Benchmark copper on the London Metal Exchange was little changed at $9,500 a tonne at 1046 GMT after earlier hitting $9,418, its lowest since Oct. 13.

"Copper stocks jumped in Shanghai, the overall number isn't high, but it could be the start of a trend, which would suggest weaker Chinese demand," a copper trader said.

Inventories: Stocks of copper in warehouses monitored by the Shanghai Futures Exchange rose more than 20% to 49,237 tonnes last week.

In LME-registered warehouses, copper stocks at 131,300 have nearly halved since late August. Cancelled warrants - metal earmarked for delivery - at 76% suggest LME copper stocks will fall further over coming days.

Energy crisis pushes copper towards best week since 2016

China: Concern about Chinese demand was reinforced by the official manufacturing Purchasing Manager's Index slipping to 49.2 in October, from 49.6 in September.

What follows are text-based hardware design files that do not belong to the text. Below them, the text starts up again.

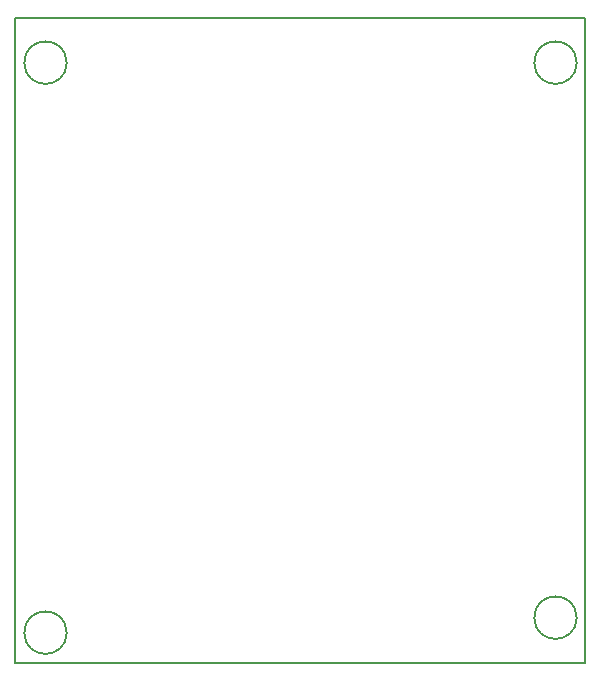
<source format=gbr>
G04 #@! TF.GenerationSoftware,KiCad,Pcbnew,(5.0.0)*
G04 #@! TF.CreationDate,2019-02-06T23:56:32-08:00*
G04 #@! TF.ProjectId,Tele(8)_PCB_v1,54656C652838295F5043425F76312E6B,rev?*
G04 #@! TF.SameCoordinates,Original*
G04 #@! TF.FileFunction,Profile,NP*
%FSLAX46Y46*%
G04 Gerber Fmt 4.6, Leading zero omitted, Abs format (unit mm)*
G04 Created by KiCad (PCBNEW (5.0.0)) date 02/06/19 23:56:32*
%MOMM*%
%LPD*%
G01*
G04 APERTURE LIST*
%ADD10C,0.200000*%
G04 APERTURE END LIST*
D10*
X95776051Y-121920000D02*
G75*
G03X95776051Y-121920000I-1796051J0D01*
G01*
X95776051Y-73660000D02*
G75*
G03X95776051Y-73660000I-1796051J0D01*
G01*
X138956051Y-120650000D02*
G75*
G03X138956051Y-120650000I-1796051J0D01*
G01*
X138956051Y-73660000D02*
G75*
G03X138956051Y-73660000I-1796051J0D01*
G01*
X139700000Y-69850000D02*
X139700000Y-124460000D01*
X139700000Y-69850000D02*
X91440000Y-69850000D01*
X91440000Y-124460000D02*
X139700000Y-124460000D01*
X92710000Y-124460000D02*
X92710000Y-124460000D01*
X91440000Y-69850000D02*
X91440000Y-124460000D01*
M02*

</source>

However, that was partly offset by the Caixin/Markit PMI rising to a four-month high of 50.6 in October, as new orders rose and disruptive power shortages eased.

Dollar: A strengthening US currency makes dollar-priced commodities more expensive for holders of other currencies, which would weigh on demand.

Technicals: Copper is testing support in the $9,540 and $9,470 area where the 100-day and 50-day moving averages currently sit. A break below could see the market trying to test $9,300 - the 200-day moving average.

"Buyers will need to defend current prices to keep hopes of gains alive," said Giles Coghlan, analyst at broker HYCM. "In a potential stagflationary environment ahead that may be a hard ask."

Tin: Shortages and historically low stocks helped tin rise 0.4% to $37,050 a tonne, close to the record high of $38,800 hit in October.

Other Metals: Aluminium gained 0.5% to $2,729 a tonne, zinc slipped 0.5% to $3,360 a tonne, lead added 0.1% to $2,386 and nickel climbed 0.4% to $19,530.